Records from a dataset
•••••
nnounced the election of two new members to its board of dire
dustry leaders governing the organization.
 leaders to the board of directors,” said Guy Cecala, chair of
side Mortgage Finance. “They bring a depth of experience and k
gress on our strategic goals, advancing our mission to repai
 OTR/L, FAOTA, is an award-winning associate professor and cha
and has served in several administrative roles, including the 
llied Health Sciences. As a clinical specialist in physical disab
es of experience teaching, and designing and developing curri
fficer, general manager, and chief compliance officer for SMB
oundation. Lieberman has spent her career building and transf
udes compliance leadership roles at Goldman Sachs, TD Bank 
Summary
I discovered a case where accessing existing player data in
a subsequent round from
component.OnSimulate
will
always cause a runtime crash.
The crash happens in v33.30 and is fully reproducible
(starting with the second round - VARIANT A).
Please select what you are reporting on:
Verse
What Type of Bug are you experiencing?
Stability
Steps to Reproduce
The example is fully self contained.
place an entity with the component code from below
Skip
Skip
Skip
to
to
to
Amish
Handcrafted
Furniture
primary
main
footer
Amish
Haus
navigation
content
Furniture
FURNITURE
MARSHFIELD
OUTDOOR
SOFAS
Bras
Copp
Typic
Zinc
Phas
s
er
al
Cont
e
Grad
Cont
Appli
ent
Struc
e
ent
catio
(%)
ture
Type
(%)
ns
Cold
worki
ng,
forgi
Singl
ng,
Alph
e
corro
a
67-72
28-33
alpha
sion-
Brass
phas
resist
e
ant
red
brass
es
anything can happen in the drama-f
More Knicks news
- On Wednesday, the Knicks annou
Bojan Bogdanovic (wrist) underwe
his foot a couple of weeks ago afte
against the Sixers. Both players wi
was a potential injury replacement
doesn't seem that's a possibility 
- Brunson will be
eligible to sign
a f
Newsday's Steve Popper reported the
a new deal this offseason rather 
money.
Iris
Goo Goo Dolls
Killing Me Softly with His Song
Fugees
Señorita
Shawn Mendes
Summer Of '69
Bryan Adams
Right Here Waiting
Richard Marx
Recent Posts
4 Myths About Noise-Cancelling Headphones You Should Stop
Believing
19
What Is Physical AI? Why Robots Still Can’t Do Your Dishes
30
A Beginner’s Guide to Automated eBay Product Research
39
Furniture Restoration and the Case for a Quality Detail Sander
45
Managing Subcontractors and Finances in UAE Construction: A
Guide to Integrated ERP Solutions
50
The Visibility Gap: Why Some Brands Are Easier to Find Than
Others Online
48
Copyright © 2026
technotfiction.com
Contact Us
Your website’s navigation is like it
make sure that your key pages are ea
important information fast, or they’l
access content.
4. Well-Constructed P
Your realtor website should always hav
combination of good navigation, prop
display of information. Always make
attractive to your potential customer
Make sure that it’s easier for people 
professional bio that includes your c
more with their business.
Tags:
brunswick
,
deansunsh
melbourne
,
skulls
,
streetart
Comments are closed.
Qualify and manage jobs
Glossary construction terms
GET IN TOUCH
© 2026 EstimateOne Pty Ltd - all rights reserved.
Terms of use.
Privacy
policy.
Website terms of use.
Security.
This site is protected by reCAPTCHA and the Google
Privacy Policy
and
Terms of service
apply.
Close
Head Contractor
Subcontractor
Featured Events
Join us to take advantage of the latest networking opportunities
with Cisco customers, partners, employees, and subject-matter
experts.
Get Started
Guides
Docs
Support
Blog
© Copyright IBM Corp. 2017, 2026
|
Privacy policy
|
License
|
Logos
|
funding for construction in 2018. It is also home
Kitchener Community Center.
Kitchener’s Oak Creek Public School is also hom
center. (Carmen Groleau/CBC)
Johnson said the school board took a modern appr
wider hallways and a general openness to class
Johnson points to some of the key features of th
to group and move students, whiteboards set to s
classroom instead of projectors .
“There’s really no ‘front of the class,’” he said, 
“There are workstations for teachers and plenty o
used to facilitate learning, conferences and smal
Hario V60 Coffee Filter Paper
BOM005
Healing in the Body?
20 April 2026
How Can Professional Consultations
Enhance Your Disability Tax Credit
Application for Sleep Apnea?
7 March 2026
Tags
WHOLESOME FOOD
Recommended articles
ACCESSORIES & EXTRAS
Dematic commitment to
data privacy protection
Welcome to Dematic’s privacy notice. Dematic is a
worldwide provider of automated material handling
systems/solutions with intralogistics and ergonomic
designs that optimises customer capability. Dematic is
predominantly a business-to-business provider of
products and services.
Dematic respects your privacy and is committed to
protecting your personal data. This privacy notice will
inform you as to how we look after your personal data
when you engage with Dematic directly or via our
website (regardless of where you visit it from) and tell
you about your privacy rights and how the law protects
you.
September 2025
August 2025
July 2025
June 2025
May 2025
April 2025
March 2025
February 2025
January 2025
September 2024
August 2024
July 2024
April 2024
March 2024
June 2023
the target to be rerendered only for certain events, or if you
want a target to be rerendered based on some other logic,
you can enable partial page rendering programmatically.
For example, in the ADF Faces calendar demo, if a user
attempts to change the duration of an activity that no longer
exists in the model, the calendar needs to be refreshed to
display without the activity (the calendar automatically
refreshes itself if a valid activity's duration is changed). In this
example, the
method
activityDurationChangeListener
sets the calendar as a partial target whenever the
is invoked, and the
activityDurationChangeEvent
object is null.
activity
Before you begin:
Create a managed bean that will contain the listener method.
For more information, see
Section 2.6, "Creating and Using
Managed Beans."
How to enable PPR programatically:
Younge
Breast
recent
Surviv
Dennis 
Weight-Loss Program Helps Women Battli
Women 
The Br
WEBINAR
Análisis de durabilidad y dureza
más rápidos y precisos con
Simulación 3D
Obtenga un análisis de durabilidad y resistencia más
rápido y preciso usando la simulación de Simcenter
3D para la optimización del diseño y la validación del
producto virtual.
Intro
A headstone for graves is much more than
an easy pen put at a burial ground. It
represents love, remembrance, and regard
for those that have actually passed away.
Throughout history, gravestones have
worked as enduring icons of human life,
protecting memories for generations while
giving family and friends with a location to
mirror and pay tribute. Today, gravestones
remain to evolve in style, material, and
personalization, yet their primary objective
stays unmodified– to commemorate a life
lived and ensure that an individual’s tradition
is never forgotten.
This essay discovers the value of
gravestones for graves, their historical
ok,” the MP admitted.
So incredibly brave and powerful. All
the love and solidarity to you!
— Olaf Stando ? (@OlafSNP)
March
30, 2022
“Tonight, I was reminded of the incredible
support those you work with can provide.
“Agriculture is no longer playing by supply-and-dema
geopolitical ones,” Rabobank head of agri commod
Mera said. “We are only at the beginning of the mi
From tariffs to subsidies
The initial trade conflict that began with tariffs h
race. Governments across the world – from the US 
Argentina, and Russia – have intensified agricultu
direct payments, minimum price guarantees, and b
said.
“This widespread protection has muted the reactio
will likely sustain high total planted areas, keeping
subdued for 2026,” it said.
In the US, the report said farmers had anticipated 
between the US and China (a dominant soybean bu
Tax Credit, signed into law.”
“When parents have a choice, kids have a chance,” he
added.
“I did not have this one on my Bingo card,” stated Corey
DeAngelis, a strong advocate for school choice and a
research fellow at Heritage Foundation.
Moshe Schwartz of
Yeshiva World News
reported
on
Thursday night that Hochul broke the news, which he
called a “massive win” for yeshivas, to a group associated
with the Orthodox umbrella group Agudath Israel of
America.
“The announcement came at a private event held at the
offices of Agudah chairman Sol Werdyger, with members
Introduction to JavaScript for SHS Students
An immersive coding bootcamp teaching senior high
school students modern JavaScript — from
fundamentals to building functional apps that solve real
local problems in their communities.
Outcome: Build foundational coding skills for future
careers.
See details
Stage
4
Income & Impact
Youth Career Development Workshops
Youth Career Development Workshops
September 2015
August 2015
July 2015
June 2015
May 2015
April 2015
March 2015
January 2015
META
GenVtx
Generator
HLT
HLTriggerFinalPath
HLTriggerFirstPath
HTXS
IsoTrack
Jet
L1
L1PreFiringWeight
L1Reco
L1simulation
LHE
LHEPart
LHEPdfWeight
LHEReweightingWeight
•••••
Work instruction: Identify every line in the rows above that contains the string "teaching", and copy each of those lines out in full.

Result of the task:
es of experience teaching, and designing and developing curri
An immersive coding bootcamp teaching senior high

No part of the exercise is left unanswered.